Джо, старший племянник Келли, поставил передо мною кружку пива и пододвинул блюдо с нарезанным копченым мясом. Я на мясо посмотрел без особого аппетита: оно было густо просолено, и от него сильно хотелось пить. Собственно, для того в салунах и заведена бесплатная закуска.

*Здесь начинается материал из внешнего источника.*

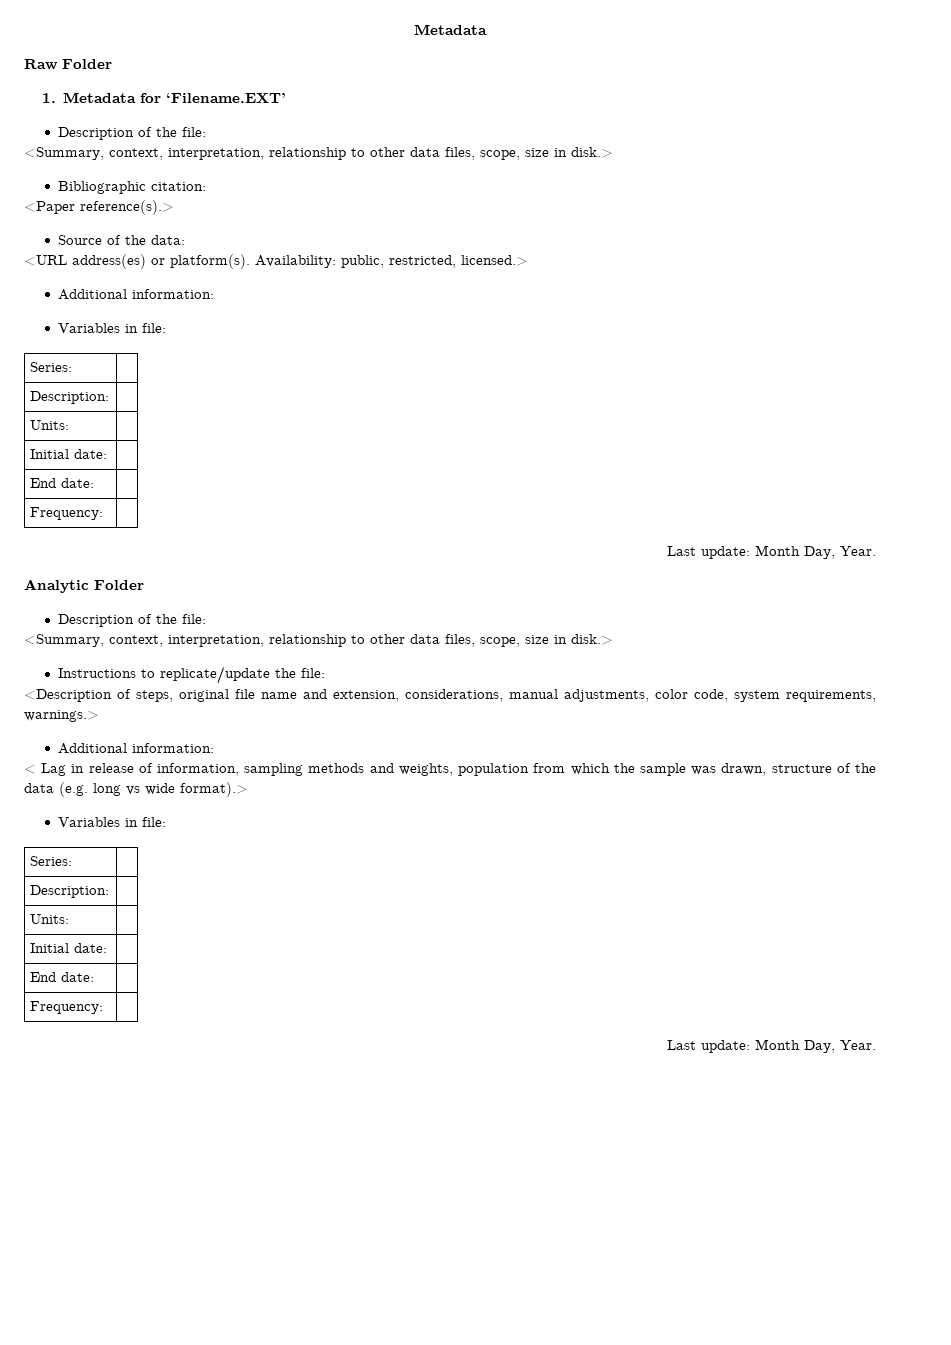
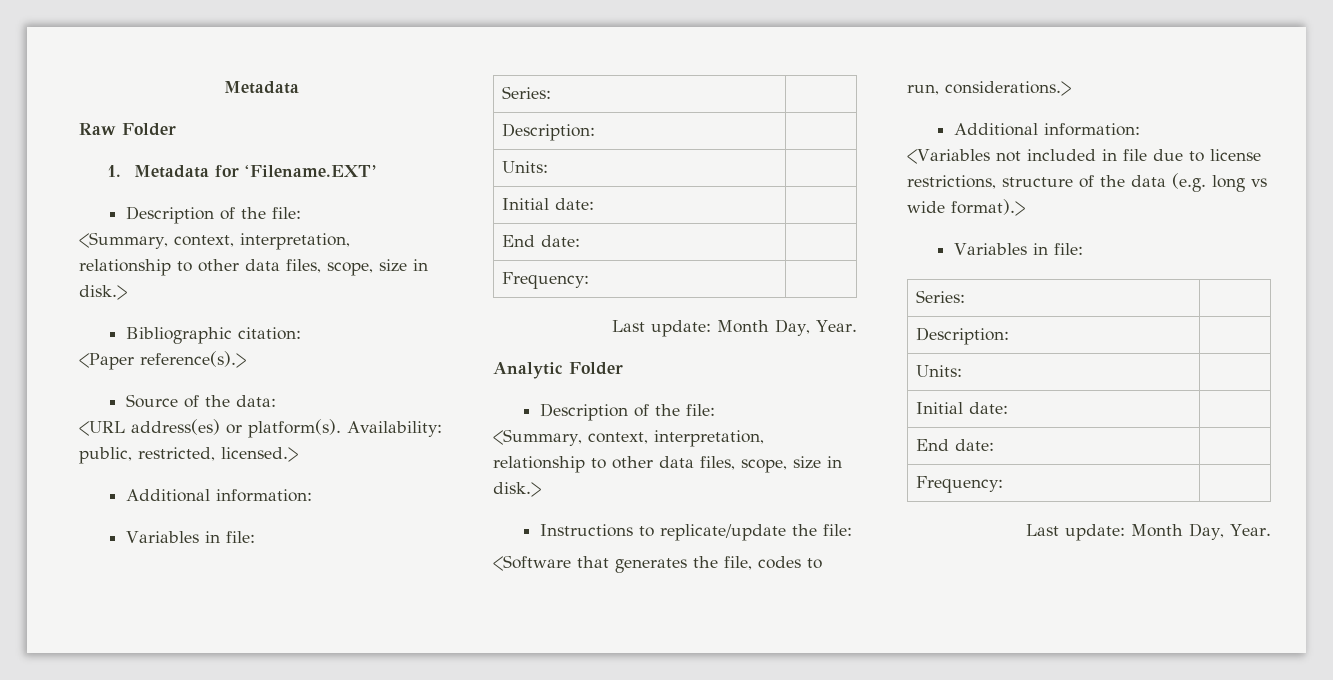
[24,689,876,702] [24,710,99,722] [58,743,215,754] [24,763,767,776] <Description of steps, original file name and extension, considerations, manual adjustments, color code, system requirements, warnings.> // Additional information: // < Lag in release of information, sampling methods and weights, population from which the sample was drawn, -> [493,555,822,573] [907,81,1071,96] [953,123,1140,136] [907,149,1261,164] [907,175,996,189] <Software that generates the file, codes to run, considerations.> // Additional information: // <Variables not included in file due to license restrictions,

— Арахису лучше дай, — попросил я. — Он у тебя есть, я видал.

— Так то же для негров, — удивился Джо.

— И что, белым нельзя?

Джо поставил передо мной тарелку с орехами.

— Вроде не голодаем, — немного обиженно проворчал он.

— Я просто люблю орехи, — примирительно сказал я.

— Ну не такие же!

— И эти сойдут.

Засиживаться с пивом я все равно не стал, вернулся к себе на второй этаж и занялся разбором эскизов – это дрянь, бестолковщина, выкинуть, и это, а вот это – это надо подумать…

У себя в комнате мирно поскрипывал пером Дуглас, кропая очередную нетленку. Через часок он сделал перерыв и заглянул ко мне, разминая пальцы в стиле «мы писали, мы писали, наши пальчики устали». Я как раз увлеченно листал подборку «Сайентифик американ»: ведь видел же!.. видел же что-то такое… идиот, что же я закладку там не сделал?.. кто знал, что это мне понадобится!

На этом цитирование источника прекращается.